I have this type of data. Values inside "percents" can be multiple one after another.

I want to remove comma after last value(Inside an array), but no luck.

          "percentiles_value": {
             "percentiles": {
                 "field": "value",
                 "percents": [
                      25,
                      50,
                  ],
                 "keyed": true,
                 "tdigest": {
                     "compression": 100
                 }
             }
        }
    }

Can anybody suggest how to achieve the same with sed or awk.

Neo · August 12, 2022, 7:57am

The larger question is "why?"

That comma should not cause any JSON parser an error; so why spend time on such a task?

Is this homework or related to some school assignment?

akshay.kulkarni · August 12, 2022, 8:51am

This is neither homework nor school assignment.

This is opensearch transform job to handle huge bank data for your information.

And yes, it is simple as that the comma with last value creates issue.

akshay.kulkarni · August 12, 2022, 8:51am

Job executed successfully without comma at last value.

MadeInGermany · August 12, 2022, 10:32am

Here is a sed "solution":

sed '$!N; s/,\( *\n *\]\)/\1/; P; D'

It puts two lines in the input buffer, looks for a comma in the first line and a ] in the second line.

N put a second line in the input buffer; the embedded newline becomes \n
P print the first line
D delete the first line
 capture group
\1 reference to the match of the 1st capture group
The $! is needed by a non-GNU sed where in the last line N exits without default-printing.

Of course sed has no idea about the structure.
A real solution is to fix your json parser.

Neo · August 12, 2022, 12:48pm

That is interesting.

Normally, based on my experience with JSON with Javascript, Ruby and PHP is that the trailing comma in a array such as the one you described so well is ignored and does not cause an exception condition.

Thank you for the excellent reply and explanation @akshay.kulkarni

I guess the opensearch parser is "too restrictive" or "very restrictive" for reasons unknown to us since other parsers just ignore the trailing comma in an array such as you have provided.

akshay.kulkarni · August 12, 2022, 1:05pm

Thanks @MadeInGermany

Suggested solution worked well with my transform_job_generator_script.

And yes elasticsearch/opensearch are very restrictive.
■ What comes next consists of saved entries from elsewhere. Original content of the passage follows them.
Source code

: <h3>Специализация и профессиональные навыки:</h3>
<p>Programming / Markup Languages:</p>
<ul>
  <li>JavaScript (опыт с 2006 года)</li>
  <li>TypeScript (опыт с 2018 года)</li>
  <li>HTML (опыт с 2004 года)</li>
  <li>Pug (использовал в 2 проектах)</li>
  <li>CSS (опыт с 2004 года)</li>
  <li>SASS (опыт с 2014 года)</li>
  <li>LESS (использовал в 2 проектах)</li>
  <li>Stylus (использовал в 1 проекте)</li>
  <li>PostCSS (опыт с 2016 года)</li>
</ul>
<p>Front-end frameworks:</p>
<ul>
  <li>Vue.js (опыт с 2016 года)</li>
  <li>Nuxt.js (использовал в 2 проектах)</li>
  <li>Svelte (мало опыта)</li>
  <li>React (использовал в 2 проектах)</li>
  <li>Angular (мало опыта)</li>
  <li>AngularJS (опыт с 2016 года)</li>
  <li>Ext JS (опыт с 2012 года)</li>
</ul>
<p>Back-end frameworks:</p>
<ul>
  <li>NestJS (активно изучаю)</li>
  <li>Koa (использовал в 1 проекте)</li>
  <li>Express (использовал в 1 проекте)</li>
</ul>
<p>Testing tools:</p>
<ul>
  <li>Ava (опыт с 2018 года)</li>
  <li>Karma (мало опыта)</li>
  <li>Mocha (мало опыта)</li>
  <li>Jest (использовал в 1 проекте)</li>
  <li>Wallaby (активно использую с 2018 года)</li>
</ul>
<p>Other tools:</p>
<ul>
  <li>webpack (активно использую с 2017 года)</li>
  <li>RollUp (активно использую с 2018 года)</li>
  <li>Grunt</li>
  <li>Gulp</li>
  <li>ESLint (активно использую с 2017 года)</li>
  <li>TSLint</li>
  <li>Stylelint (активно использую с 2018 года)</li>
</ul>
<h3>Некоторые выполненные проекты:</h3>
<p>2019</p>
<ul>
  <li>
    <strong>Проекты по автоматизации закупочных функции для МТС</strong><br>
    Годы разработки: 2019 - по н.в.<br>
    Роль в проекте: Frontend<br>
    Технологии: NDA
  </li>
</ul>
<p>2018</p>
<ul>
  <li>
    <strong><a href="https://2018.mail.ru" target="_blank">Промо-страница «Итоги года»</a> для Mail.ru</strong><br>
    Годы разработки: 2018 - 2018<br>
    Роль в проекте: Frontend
Here is the generated json output:

Neo · August 12, 2022, 1:08pm

Looks like in this case, @akshay.kulkarni is not in a position to change the (overly restrictive) behavior of the parser, so thanks to @MadeInGermany for his excellent suggestion, "saving the day" for Akshay.

Well done.

Neo · August 12, 2022, 1:19pm

Note, it seems there should be a configuration variable in that parser (could not find one) which sets the JSON parser mode to "less restrictive" so this comma is not an issue.

akshay.kulkarni · August 13, 2022, 9:54am

Thank you people for this useful information.